• HOW TO COMPLETE THIS TASK: The result should be an exact copy of the lines from the one with "38: (420, 360, 2.48)" through the last line of the data below, both included.

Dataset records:
--- --- ---
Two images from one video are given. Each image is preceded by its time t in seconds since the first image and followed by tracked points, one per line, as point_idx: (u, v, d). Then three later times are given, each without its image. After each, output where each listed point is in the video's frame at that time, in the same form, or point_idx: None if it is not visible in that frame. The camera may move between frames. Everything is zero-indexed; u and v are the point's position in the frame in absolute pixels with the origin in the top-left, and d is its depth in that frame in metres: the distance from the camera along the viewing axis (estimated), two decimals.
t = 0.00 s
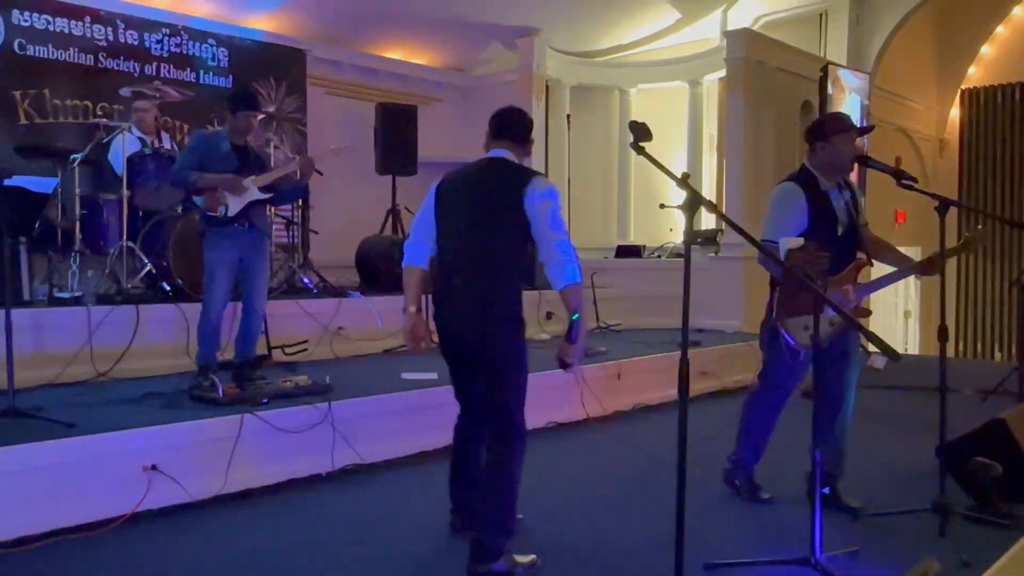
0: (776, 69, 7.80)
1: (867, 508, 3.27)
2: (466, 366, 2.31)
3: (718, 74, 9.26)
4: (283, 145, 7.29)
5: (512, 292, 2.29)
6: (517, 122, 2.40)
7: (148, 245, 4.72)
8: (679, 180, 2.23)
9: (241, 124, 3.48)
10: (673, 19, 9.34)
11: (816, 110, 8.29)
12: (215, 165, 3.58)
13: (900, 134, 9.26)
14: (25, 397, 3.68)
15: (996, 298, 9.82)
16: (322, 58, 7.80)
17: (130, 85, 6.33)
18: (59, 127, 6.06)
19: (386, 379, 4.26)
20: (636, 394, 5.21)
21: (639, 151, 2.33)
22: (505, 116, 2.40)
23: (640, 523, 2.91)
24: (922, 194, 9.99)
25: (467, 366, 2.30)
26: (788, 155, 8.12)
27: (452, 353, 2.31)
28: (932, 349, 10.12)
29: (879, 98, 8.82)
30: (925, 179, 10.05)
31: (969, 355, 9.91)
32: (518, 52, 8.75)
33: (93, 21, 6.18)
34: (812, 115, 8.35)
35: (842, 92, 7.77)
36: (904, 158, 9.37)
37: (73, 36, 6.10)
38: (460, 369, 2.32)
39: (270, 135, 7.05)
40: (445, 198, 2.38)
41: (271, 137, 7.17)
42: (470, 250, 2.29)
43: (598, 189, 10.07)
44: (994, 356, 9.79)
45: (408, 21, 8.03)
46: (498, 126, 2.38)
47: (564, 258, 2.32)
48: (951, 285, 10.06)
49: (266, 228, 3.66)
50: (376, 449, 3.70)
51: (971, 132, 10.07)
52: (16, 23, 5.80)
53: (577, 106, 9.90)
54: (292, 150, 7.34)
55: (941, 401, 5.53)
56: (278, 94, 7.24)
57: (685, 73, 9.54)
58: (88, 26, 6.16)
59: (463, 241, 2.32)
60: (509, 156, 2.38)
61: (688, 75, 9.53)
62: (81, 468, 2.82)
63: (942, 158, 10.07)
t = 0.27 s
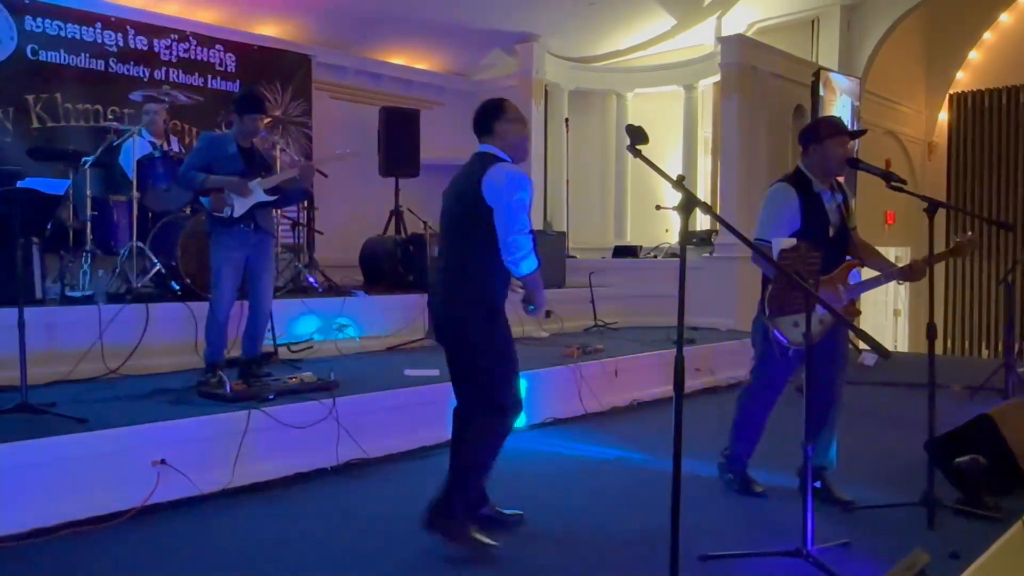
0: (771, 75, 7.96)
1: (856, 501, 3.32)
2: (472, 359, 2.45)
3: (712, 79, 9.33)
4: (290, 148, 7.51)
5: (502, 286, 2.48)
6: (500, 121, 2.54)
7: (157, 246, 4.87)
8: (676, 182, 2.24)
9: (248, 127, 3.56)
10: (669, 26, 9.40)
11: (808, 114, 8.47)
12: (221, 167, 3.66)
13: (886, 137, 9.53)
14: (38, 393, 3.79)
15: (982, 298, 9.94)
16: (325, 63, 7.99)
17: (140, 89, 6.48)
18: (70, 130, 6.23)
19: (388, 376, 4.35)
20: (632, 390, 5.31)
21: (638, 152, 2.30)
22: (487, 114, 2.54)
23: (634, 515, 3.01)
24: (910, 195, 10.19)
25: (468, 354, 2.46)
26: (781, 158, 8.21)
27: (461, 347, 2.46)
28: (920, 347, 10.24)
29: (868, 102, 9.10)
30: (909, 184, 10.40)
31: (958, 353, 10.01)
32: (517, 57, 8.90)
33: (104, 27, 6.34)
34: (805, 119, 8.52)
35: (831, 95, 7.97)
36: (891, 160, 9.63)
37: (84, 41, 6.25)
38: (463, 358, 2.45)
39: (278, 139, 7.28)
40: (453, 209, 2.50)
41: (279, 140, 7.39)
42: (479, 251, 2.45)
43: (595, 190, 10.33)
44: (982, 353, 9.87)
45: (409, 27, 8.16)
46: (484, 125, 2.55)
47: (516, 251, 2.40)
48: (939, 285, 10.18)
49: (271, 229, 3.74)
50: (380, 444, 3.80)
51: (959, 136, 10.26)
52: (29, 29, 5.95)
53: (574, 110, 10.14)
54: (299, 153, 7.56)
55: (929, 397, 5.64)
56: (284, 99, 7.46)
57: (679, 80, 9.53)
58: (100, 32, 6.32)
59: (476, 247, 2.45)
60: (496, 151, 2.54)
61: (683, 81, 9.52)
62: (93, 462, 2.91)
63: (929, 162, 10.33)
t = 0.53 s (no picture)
0: (766, 79, 8.09)
1: (848, 496, 3.37)
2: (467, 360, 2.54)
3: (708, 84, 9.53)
4: (296, 151, 7.65)
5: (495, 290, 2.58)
6: (469, 130, 2.61)
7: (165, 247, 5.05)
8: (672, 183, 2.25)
9: (255, 129, 3.64)
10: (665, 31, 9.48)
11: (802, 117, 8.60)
12: (229, 168, 3.74)
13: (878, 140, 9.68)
14: (50, 389, 3.89)
15: (973, 297, 10.03)
16: (329, 67, 8.10)
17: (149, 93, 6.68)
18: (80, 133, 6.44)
19: (391, 374, 4.43)
20: (628, 388, 5.40)
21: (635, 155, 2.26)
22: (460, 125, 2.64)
23: (630, 510, 3.07)
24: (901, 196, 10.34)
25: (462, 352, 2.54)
26: (776, 159, 8.31)
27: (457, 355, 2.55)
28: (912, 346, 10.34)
29: (861, 106, 9.26)
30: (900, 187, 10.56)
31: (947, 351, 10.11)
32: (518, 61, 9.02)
33: (114, 33, 6.53)
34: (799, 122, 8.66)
35: (825, 97, 8.12)
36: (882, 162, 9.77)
37: (94, 46, 6.44)
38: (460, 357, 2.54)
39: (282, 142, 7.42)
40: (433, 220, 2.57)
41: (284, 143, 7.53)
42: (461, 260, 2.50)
43: (593, 192, 10.54)
44: (971, 351, 9.98)
45: (411, 32, 8.27)
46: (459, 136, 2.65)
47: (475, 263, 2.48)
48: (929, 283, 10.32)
49: (276, 230, 3.83)
50: (382, 440, 3.88)
51: (949, 139, 10.40)
52: (41, 35, 6.15)
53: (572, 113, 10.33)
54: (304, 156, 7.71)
55: (920, 395, 5.74)
56: (290, 102, 7.58)
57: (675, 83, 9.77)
58: (109, 37, 6.51)
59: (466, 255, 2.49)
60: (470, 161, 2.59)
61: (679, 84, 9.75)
62: (103, 458, 2.96)
63: (920, 165, 10.50)
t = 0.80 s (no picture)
0: (759, 83, 8.27)
1: (842, 491, 3.41)
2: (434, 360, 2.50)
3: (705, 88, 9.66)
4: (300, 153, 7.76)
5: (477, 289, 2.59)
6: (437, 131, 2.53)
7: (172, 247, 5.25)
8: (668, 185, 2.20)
9: (262, 130, 3.72)
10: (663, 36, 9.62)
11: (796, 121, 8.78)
12: (236, 169, 3.82)
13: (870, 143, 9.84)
14: (61, 387, 3.97)
15: (964, 296, 10.12)
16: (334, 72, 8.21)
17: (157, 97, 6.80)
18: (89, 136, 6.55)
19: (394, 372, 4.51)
20: (626, 384, 5.49)
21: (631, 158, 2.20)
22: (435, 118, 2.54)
23: (631, 505, 3.12)
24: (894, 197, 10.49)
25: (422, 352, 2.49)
26: (767, 160, 8.51)
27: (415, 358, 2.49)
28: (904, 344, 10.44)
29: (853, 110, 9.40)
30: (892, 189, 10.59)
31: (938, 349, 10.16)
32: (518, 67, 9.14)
33: (123, 37, 6.64)
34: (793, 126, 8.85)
35: (818, 103, 8.27)
36: (875, 164, 9.92)
37: (104, 51, 6.56)
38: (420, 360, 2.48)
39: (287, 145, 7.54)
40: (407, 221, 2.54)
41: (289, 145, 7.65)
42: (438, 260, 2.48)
43: (591, 193, 10.67)
44: (961, 349, 10.02)
45: (413, 39, 8.38)
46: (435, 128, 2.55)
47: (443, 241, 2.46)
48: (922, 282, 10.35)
--- --- ---
• EXPECTED ANSWER:
38: (420, 360, 2.48)
39: (287, 145, 7.54)
40: (407, 221, 2.54)
41: (289, 145, 7.65)
42: (438, 260, 2.48)
43: (591, 193, 10.67)
44: (961, 349, 10.02)
45: (413, 39, 8.38)
46: (435, 128, 2.55)
47: (443, 241, 2.46)
48: (922, 282, 10.35)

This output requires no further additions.